Dentre as numerosas atividades que aconteceram em João Pessoa no último fim de semana como parte da programação do ImagineLand, a pré-estreia nacional do filme Fale Comigo foi uma das mais antecipadas. O longa-metragem é dirigido pelos gêmeos Danny e Michael Philippou, youtubers conhecidos por seu canal RackaRacka de curtas, e foi tão bem-sucedido em suas pré-estreias que logo foi adquirido pela A24, a querida marca dos novos cults. Com distribuição da Diamond Films, essa é uma trama original das que fazem falta nas agendas de lançamentos dentro e fora dos streamings e, não por menos, diretores como Ari Aster, Jordan Peele, Stephen Spielberg e até o mestre do terror Stephen King rasgaram elogios à produção.

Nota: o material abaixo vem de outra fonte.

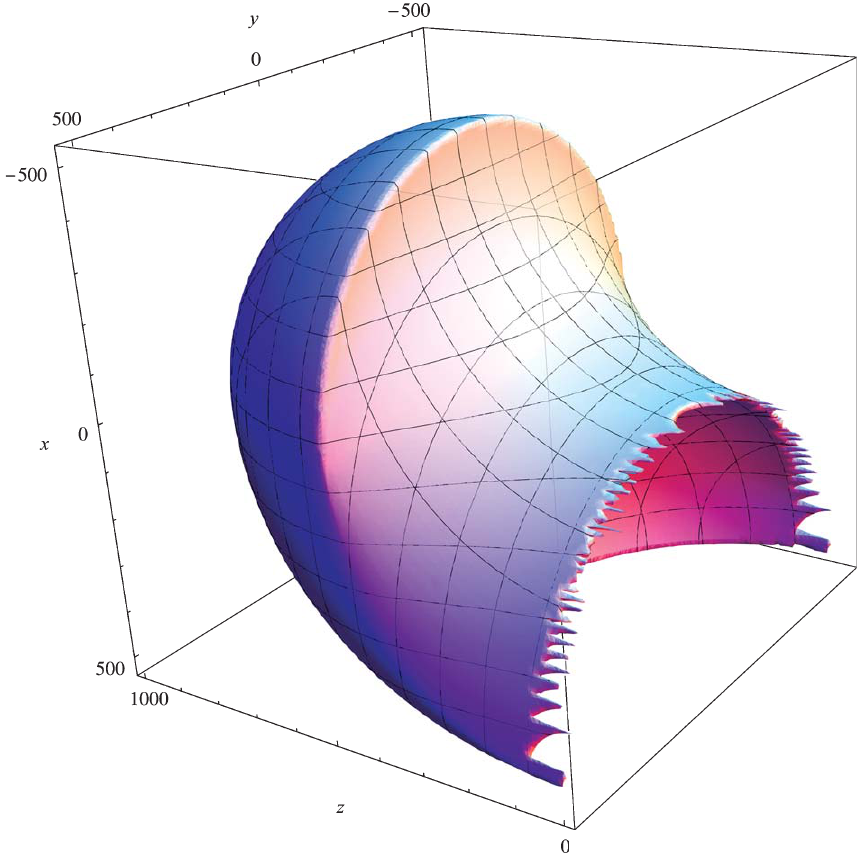
Fig. 14. 3D representation of the workspace of point M, for a single limb (example with d = 500 and l = 1000 is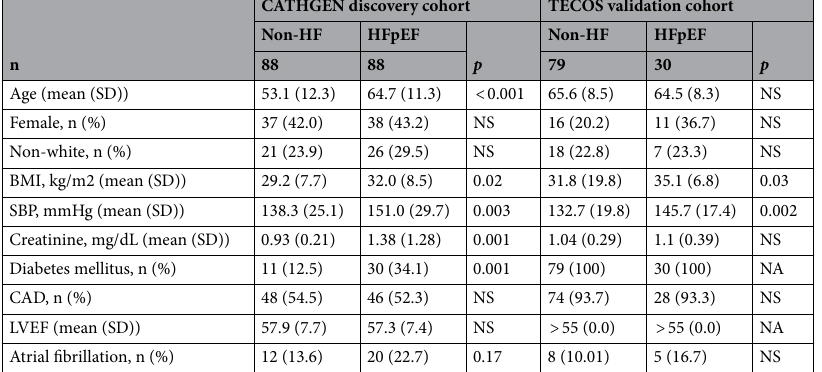
Table 1. Participant Characteristics in CATHGEN discovery cohort and TECOS validation cohort. Values represent mean and standard deviation for continuous variables; body mass index (BMI); coronary artery disease (CAD); left ventricular ejection fraction (LVEF); not significant (NS); not applicable (NA); systolic blood pressure (SBP).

Em Fale Comigo, um grupo de adolescentes consegue um artefato que os conecta ao mundo dos mortos. A partir de um ritual simples, quem segura a mão embalsamada consegue enxergar uma entidade à sua frente e, ao verbalizar a frase “fale comigo”, a pessoa é possuída temporariamente por aquele espírito aleatório. Uma vez que sabem quais são as regras, os jovens passam a se reunir em casa para as sessões de invocação como uma nova droga recreativa, um novo conteúdo inédito para suas redes sociais. A protagonista da história é Mia (Sophie Wilde), uma jovem deslocada que vive o luto pela perda de sua mãe e um conflito quando sua melhor amiga, Jade (Alexandra Jensen), se relaciona com seu ex-namorado. Afastada do pai, Mia é abraçada pela família de Jade, que conta ainda com o irmão mais novo, Riley (Joe Bird), e a mãe, Sue (Miranda Otto).

 “Lá vem, mais um filme bobinho de terror teen”, você pode pensar a partir dessa breve descrição. Mas é justamente por conseguir subverter constantemente as expectativas do público, inclusive quando traz cenários que beiram clichês do gênero, que Fale Comigo é um dos mais instigantes longas de terror contemporâneo. A produção tem uma arrancada forte, um prólogo que desperta curiosidade e cuja trama não é entregue logo de cara, como costumam ser os filmes do estilo “jovens na cabana” e brincadeiras do além. Com um passo cadenciado, o roteiro te faz percorrer um caminho que parece óbvio e que se desenrola no segundo ato. Daí para frente, a vida dos protagonistas vai só ladeira abaixo. Fale Comigo é pesado, grotesco e pessimista, e ainda assim, em seus respiros, consegue apresentar cenas sentimentais que mostram a complexidade dos dilemas vividos pela jovem Mia. No filme, há uma identificação da nossa essência humana até quando ela está tête-à-tête com o sobrenatural.

A produção australiana tem um elenco jovem de rostos pouco conhecidos, mas cada um deles atua de forma bem convincente em tela. O destaque, de fato, é para a Sophie Wilde, que se mostrou uma atriz de mão cheia, capaz de apresentar uma performance ampla e dinâmica, que unida com maquiagem e efeitos especiais no ponto, deixa tudo potencialmente mais aterrorizante. Ah, e ter uma mulher preta como protagonista de um filme de diretores brancos onde sua personagem não é resumida à sua raça (ou seja, há uma normalização de pessoas pretas na tela, sem que sejam apenas “as pessoas pretas” como vemos em muitos filmes de terror) é mais um ponto bastante positivo para o filme.

Na minha – longa – lista de títulos preferidos, entram alguns de terror como A Morte do Demônio (1981), O Massacre da Serra Elétrica (1974) e Corra! (2017). Para minha alegria e graças ao meu temor na poltrona, Fale Comigo se encaixou como uma luva na lista. Preciso me abster dos spoilers por enquanto, e, de qualquer forma, você realmente precisa assistir o longa para sentir tudo que ele propõe. E isso vale para ter a experiência de ver nos cinemas o que, para mim, foi um dos melhores finais de filmes, sejam eles de terror ou não.

Fale Comigo chega aos cinemas de todo o Brasil no próximo dia 17.

*Coluna publicada originalmente na edição impressa de 02 de agosto de 2023.